神社と御朱印、ときどき寺院

美しき日本の神社をご案内。

伊勢神宮と周辺の神社巡り。御朱印・順路・所要時間などを全解説
箱根の神社巡り。三社参りと御朱印のご案内。
高千穂の神社巡りと御朱印の解説をどこよりも詳しく。
戸隠五社巡りの御朱印と順路。見どころや所要時間も解説

天岩戸神社・西本宮(高千穂町)の御朱印と見どころ

天岩戸神社西本宮の紹介

高千穂町にある天岩戸神社西本宮の参拝レポートです。

読み方は「あまのいわとじんじゃにしほんぐう」です。天岩戸神話の舞台といわれる地に鎮座している神社で、岩戸川を挟んで西の西本宮と、東の東本宮があります。西本宮は、天照皇大神がお隠れになった天岩戸を御神体としていて、本殿を持ちません。天岩戸は遥拝もできます。

演習課題
• 1. 天岩戸神社の記事について、次の問いに答えよ。
(a) 天岩戸神社西本宮はどの町にあるか。
(b) 西本宮と東本宮の間にある川の名は何か。
(c) 西本宮が御神体としているものは何か。
• 2. 天岩戸神社の記事を、最後の一文の後から書き進めよ。

データ
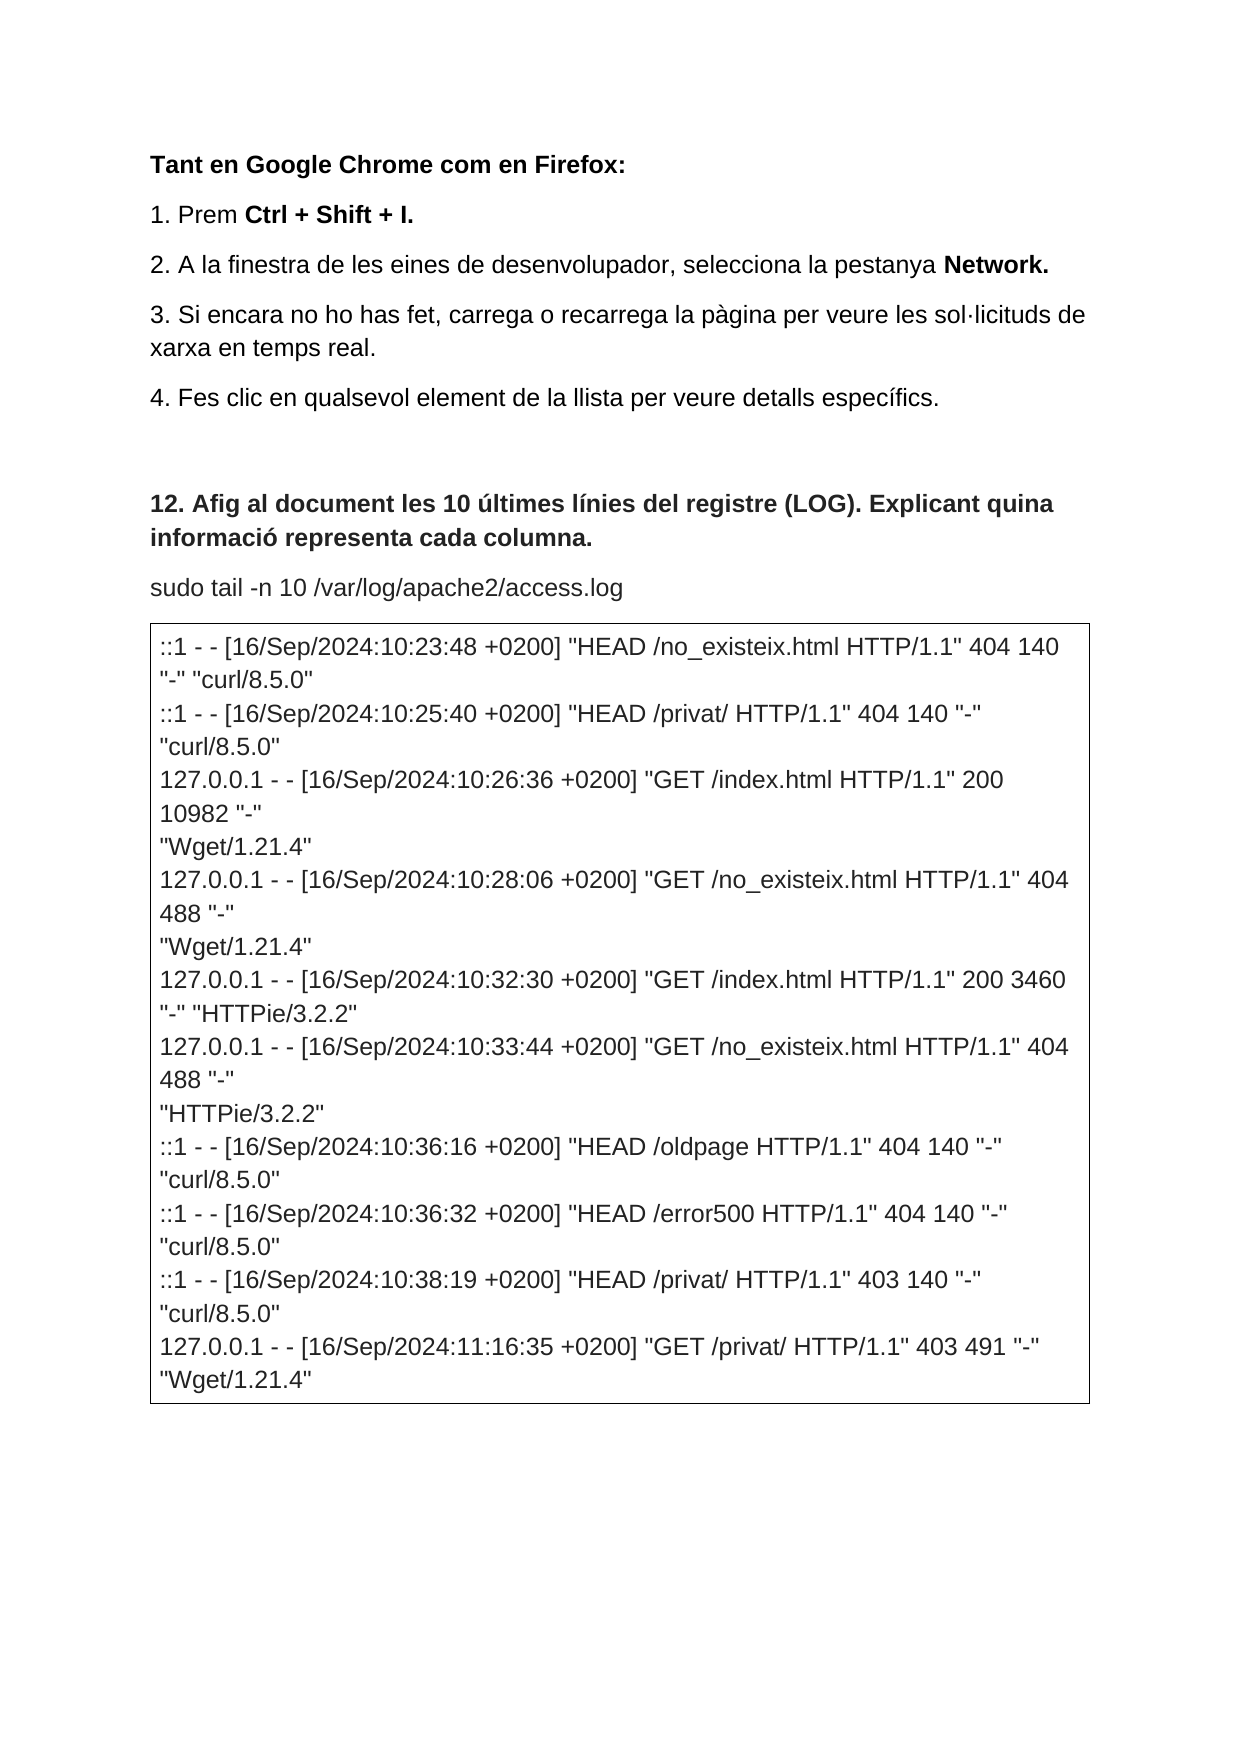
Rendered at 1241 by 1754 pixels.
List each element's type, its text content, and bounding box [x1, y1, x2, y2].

解答例
• 1.
(a) 高千穂町
(b) 岩戸川
(c) 天岩戸

• 2.
序文に続き、ご由緒、境内案内、見どころ、御朱印、アクセスの順で紹介していきます。

高千穂の「天岩戸神社西本宮」へ

日本神話の中でも、天岩戸のお話は、おそらく最もよく知られたものではないかと思います。僕も子供の頃から知っていましたし。

岩戸伝説は、ざっくりと書きますと以下のようなお話です。

「天照大御神(あまてらすおおみかみ)は、弟の須佐之男命(すさのおのみこと)のいたずらがあまりにもひどかったため、怒って天岩戸と呼ばれる洞窟にお隠れになってしまいました。太陽神である天照大御神がお隠れになったため、世の中は真っ暗になり、災いが次々と起こります。困った八百万の神々は、天安河原に集まり、どうやって天照大御神にお出になってもらうか相談をします。そして思金神(おもいかねのかみ)に知恵を授かり、さまざまな試みをします。最終的には、岩戸の前で天鈿女命(あめのうずめのみこと)が桶を踏み鳴らして舞い、皆の楽しそうな声が聞こえると、天照皇大神は外の様子を窺おうと扉を少し開けます。それを待っていた手力男命(たぢからおのみこと)が扉を開け放ち、天照大御神は扉の外へ。こうして再び世界は明るくなりました。めでたしめでたし。」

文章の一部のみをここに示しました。